The normal force is a supportive force applied by a surface to counterbalance the weight of an object resting on it. This force is always perpendicular to the surface in contact. For a crate with a mass of 35 kg, we use the formula:
\( F_n = mg \)
Here, \( F_n \) is the normal force, \( m \) is the mass, and \( g \) is the acceleration due to gravity, which is approximately 9.8 m/s². Plugging in the values:
\[ F_n = 35 \text{ kg} \times 9.8 \text{ m/s}^2 = 343 \text{ N} \]
This means the normal force exerted by the floor on the crate is 343 N.

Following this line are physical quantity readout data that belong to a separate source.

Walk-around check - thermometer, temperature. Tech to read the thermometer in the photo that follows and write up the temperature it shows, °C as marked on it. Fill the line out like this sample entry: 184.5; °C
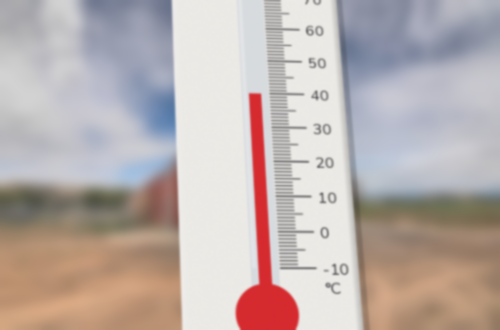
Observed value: 40; °C
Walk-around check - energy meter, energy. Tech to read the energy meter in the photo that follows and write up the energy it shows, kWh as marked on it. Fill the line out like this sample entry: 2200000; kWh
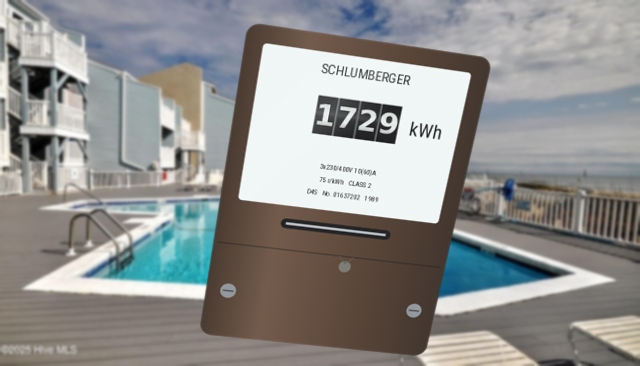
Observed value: 1729; kWh
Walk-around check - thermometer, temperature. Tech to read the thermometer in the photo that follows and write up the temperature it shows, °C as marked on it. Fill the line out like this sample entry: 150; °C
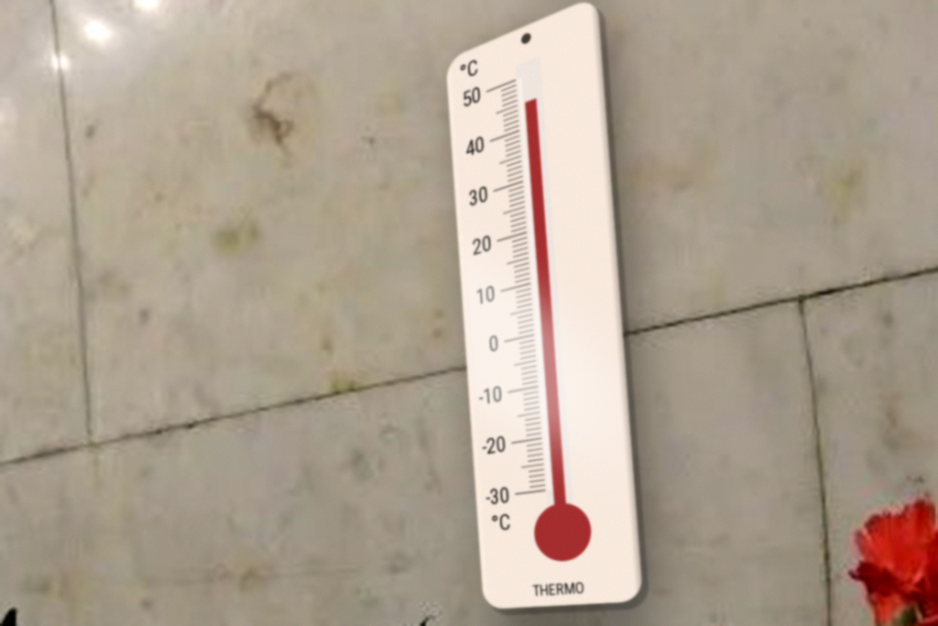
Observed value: 45; °C
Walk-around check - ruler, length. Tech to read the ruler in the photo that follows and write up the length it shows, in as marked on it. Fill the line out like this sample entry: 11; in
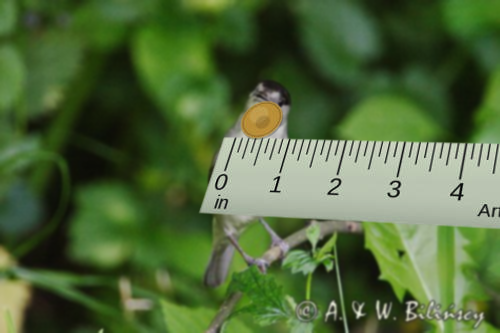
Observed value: 0.75; in
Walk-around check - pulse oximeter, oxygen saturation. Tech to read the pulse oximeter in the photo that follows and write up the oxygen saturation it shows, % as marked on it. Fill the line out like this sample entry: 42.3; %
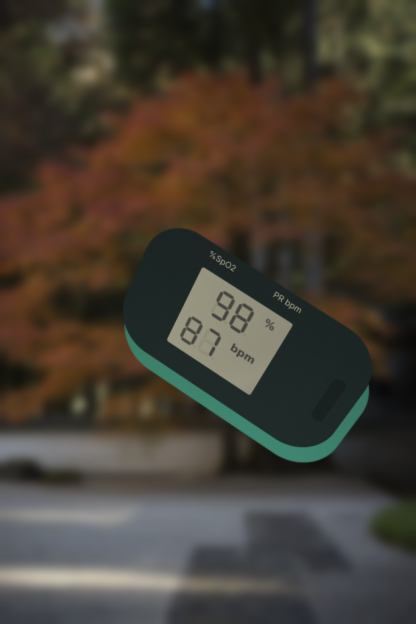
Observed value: 98; %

Coefficient of Static Friction

The coefficient of static friction (\( \mu_s \)) is a dimensionless value that represents the frictional force between two static surfaces. It's a measure of how difficult it is to start moving one object over another. For this crate, the coefficient of static friction is given as 0.37.
To find the maximum static friction force (\( f_{\text{max}}^{\text{stat}} \)), use:
\[ f_{\text{max}}^{\text{stat}} = \mu_s \times F_n \]
By substituting,
\( f_{\text{max}}^{\text{stat}} = 0.37 \times 343 \text{ N} = 126.91 \text{ N} \)
This value indicates the maximum friction force before the crate starts moving.

Applied Force

The applied force refers to the force exerted by an external source, in this case, a worker pushing the crate horizontally with a force of 110 N. To check if the crate will move, compare this force with the maximum static friction force calculated earlier.
Since the applied force (110 N) is less than the maximum static friction force (126.91 N), the crate does not move. Thus, the static friction force equals the applied force of 110 N.
\( f_{\text{friction}} = 110 \text{ N} \)

Frictional Force

Frictional force is the resistance force that acts against the relative motion or tendency of such motion of two surfaces in contact. The static frictional force keeps the crate stationary because it adjusts to be equal and opposite to the applied force until it reaches its maximum limit.
The frictional force in this scenario is calculated as:
\( f_{\text{friction}} = 110 \text{ N} \).
This is because the crate doesn't move, so the static friction equals the applied force.

Horizontal Pull

When considering a horizontal pull by a second worker, the added force combined with the original push by the first worker must exceed the maximum static friction to move the crate.
The least additional horizontal pull (\( F_h \)) required to move the crate is found by:
\[ 110 \text{ N} + F_h = 126.91 \text{ N} \]
Solving for \( F_h \):
\( F_h = 126.91 \text{ N} - 110 \text{ N} = 16.91 \text{ N} \)
Therefore, at least 16.91 N of additional horizontal pull is necessary for the crate to start moving.